McFadden’s walk-off blast was the last of several momentum shifts during Saturday’s 16U championship game. The Bombers struck first with a five-run second inning that was promptly erased by Glory a half-inning later. Prosper junior Sydney Lewis then gave Glory its first lead of the game at 6-5 following a fifth-inning solo homer, and after the Bombers knotted it up in the sixth, Marcus junior Haidyn Sokoloski nearly penned her own momentous finish after homering in the top of the seventh for a 7-6 lead.
Glory’s runner-up finish headlined a banner weekend for the organization, which split its 30-player squad into two separate teams for the summer. Over the course of five days of action in Plano, one finished second and the other placed third in the 16U bracket.
“I was really proud. We put together one program with 30 players. We’re one team with two squads that have to go out there and compete, and they did that all week,” said Ed Naudin, Glory head coach. “That’s the only loss we took in the whole tournament and it was a nail biter. We just wanted to put the kids in a competitive environment, love them and hug them, and see them develop into outstanding kids. I’m proud of what they accomplished.”
The two teams included a number of Metroplex standouts. In addition to Lewis and Sokoloski, Glory Naudin players from Star Local Media markets included Prosper junior Ayden Allen, Little Elm junior Georgia Heathcock, Allen junior Sami Hood, Frisco Centennial junior Sierra Corbin, The Colony sophomore Sydney Young and Frisco Independence senior Savannah Williams.
Among 44 teams competing in the 16U tournament, the two Glory sides squared off twice during the event. Both meetings were won by the eventual runners-up.

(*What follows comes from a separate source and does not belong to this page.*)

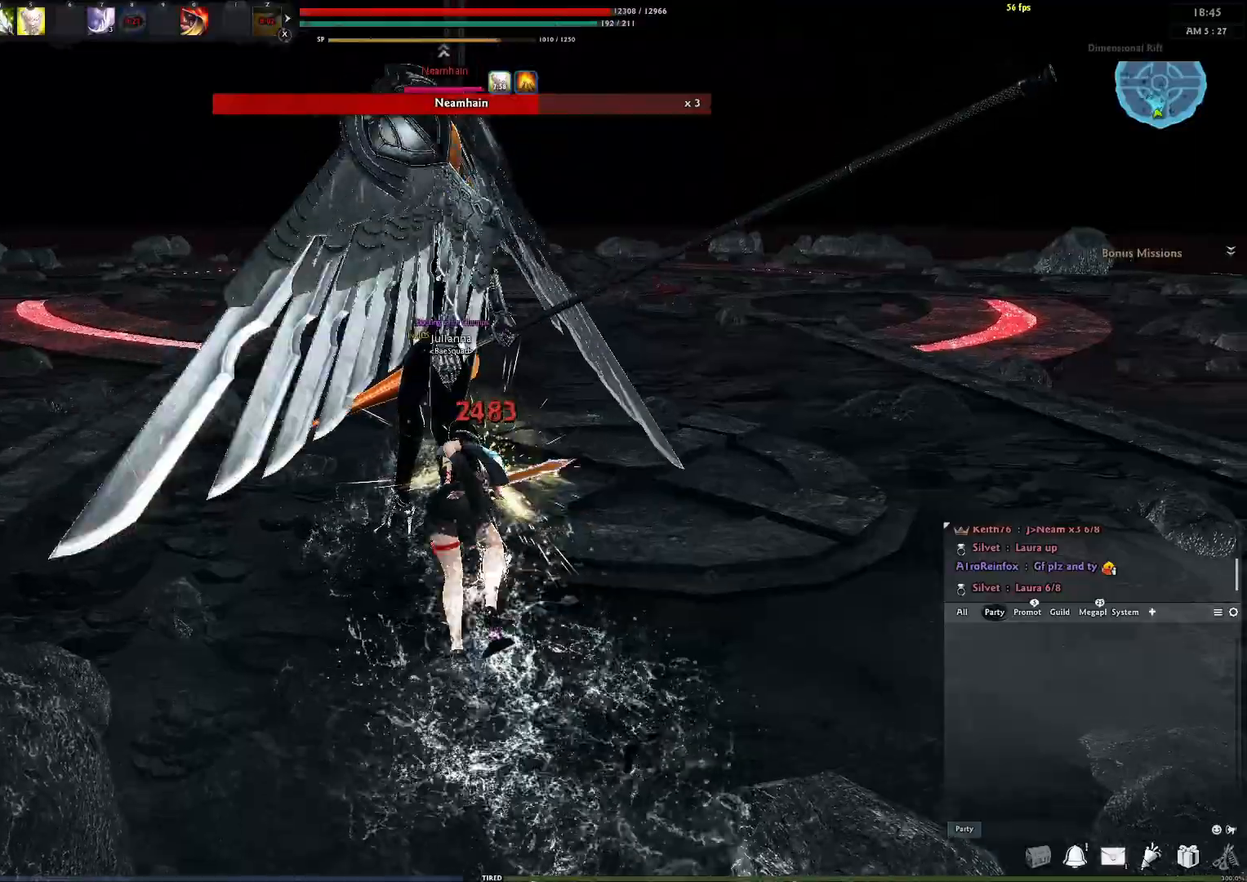
{"buttons": ["Y"], "left_stick": "down-right", "right_stick": "center", "events": [[83, "Y", "up"], [133, "Y", "down"], [167, "right_stick", "right"], [217, "Y", "up"], [300, "Y", "down"], [350, "right_stick", "center"], [383, "Y", "up"], [417, "left_stick", "down-right"], [450, "Y", "down"]]}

“What I loved about it most was that they knew they were competing against each other, but they realized they were still a family,” said Maribeth Gorsuch, Lewisville alum and Glory Naudin pitching coach. “No matter who won or lost, they were a family, and that’s what made it so special.”
Hotshots ride big inning to 18U title
One day prior to the Bombers’ dramatic finale against Glory, Houston-based Hotshots Premier put an exclamation mark on a 9-1 run through the TFL 18U bracket by besting Texas Bombers Gold-Smith in Friday’s championship game, 5-3.

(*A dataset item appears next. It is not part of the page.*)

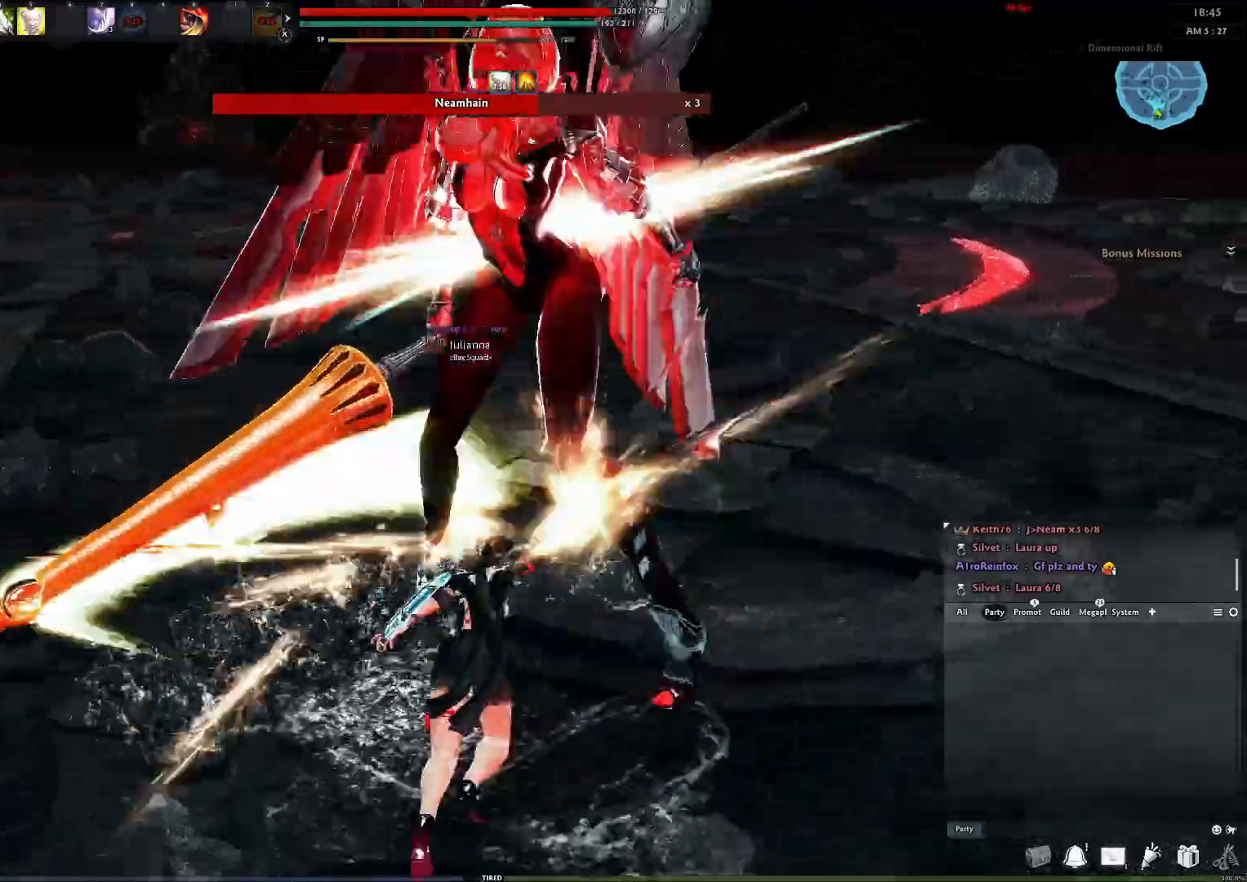
{"buttons": [], "left_stick": "down", "right_stick": "center", "events": [[50, "Y", "up"], [117, "Y", "down"], [183, "Y", "up"], [183, "left_stick", "down"], [267, "Y", "down"], [350, "Y", "up"], [433, "Y", "down"], [500, "Y", "up"]]}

Hotshots broke a scoreless ballgame with five runs in the bottom of the fifth inning, scoring all with two outs remaining in the frame. Alexa Langeliers, a Keller product, plated the first run on a Bombers error, which gave way to consecutive RBI base hits from Chloe Gomez and Sam Graeter for a 5-0 lead.
Overall, Hotshots totaled 21 home runs at the four-day event, which included 27 other teams. Much like the 16U final, Saturday’s championship game was a rematch from earlier in the tournament. On Thursday, the Bombers handed Hotshots their lone setback in a 7-1 loss.

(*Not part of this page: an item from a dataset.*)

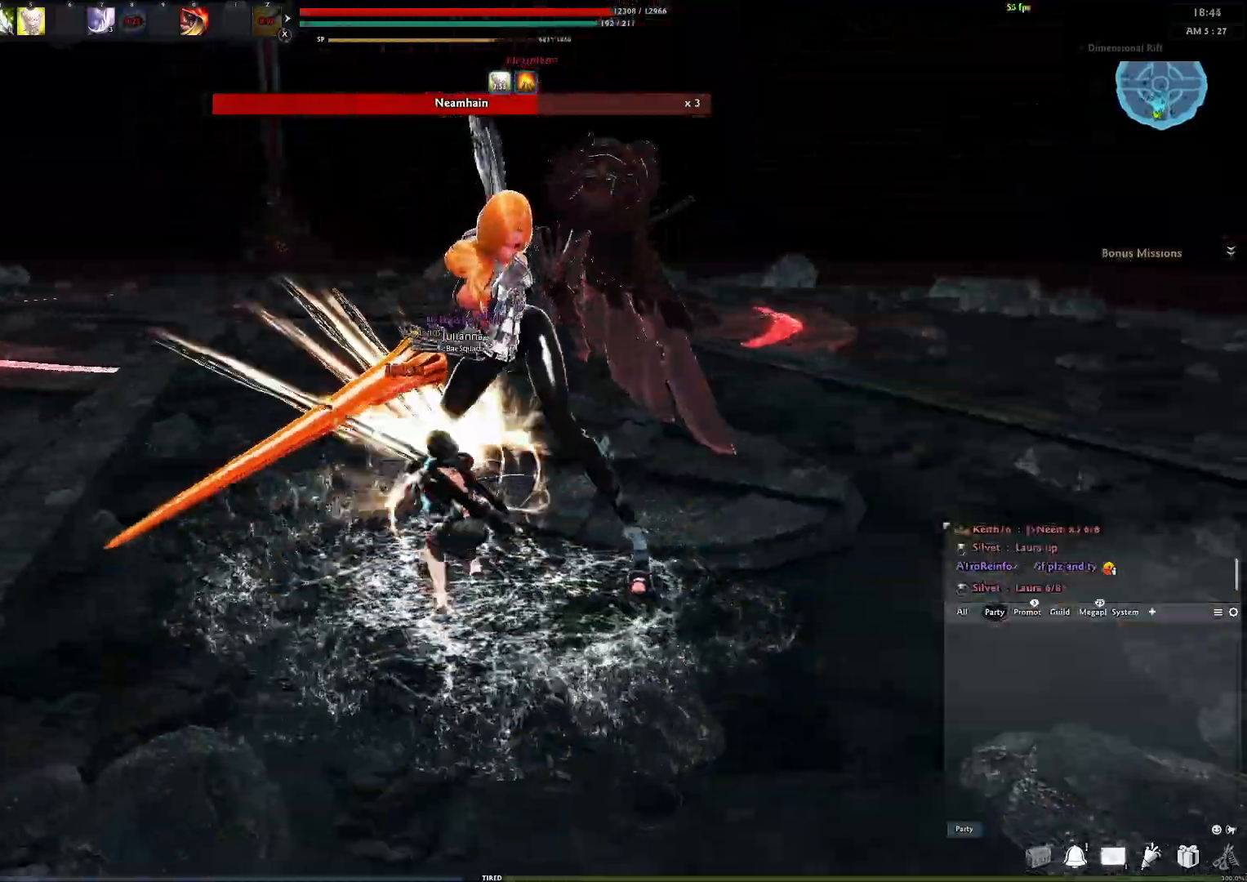
{"buttons": [], "left_stick": "center", "right_stick": "center", "events": [[83, "Y", "down"], [183, "Y", "up"], [233, "left_stick", "center"]]}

Elsewhere, the Bombers’ organization doubled up on its championship hardware with an unbeaten sprint through the TFL’s 14U bracket. The Bombers’ Gold 14U Malpass club went 8-0, scoring six wins by at least five runs in the 45-team field.
The only opponent that offered any resistance was the Blaze United, which dropped games of 6-5 and 7-5 to the Bombers, the latter coming in Saturday’s championship game. Despite jumping out to a 4-0 lead in the second inning on two-run hits from Kaylee Blackledge and Kate Bubela, the Bombers had to hold off a late push by Blaze, which trimmed the deficit to 6-5 through six innings before Bailey Davis added an insurance run on a two-out RBI single in the top of the seventh to close out an otherwise unique summer for the Texas club softball circuit, which was largely conducted in state due to the COVID-19 pandemic.
“It felt a little different. We really only played in Texas — I think they played in one Oklahoma tournament. We’re used to play all over the country and that was different, but the competition was definitely still there,” Gorsuch said. “We’re thankful to play in a state where the competition is so high, and although we didn’t get to play in those big national tournaments, we still got to play some of the best teams in the country.”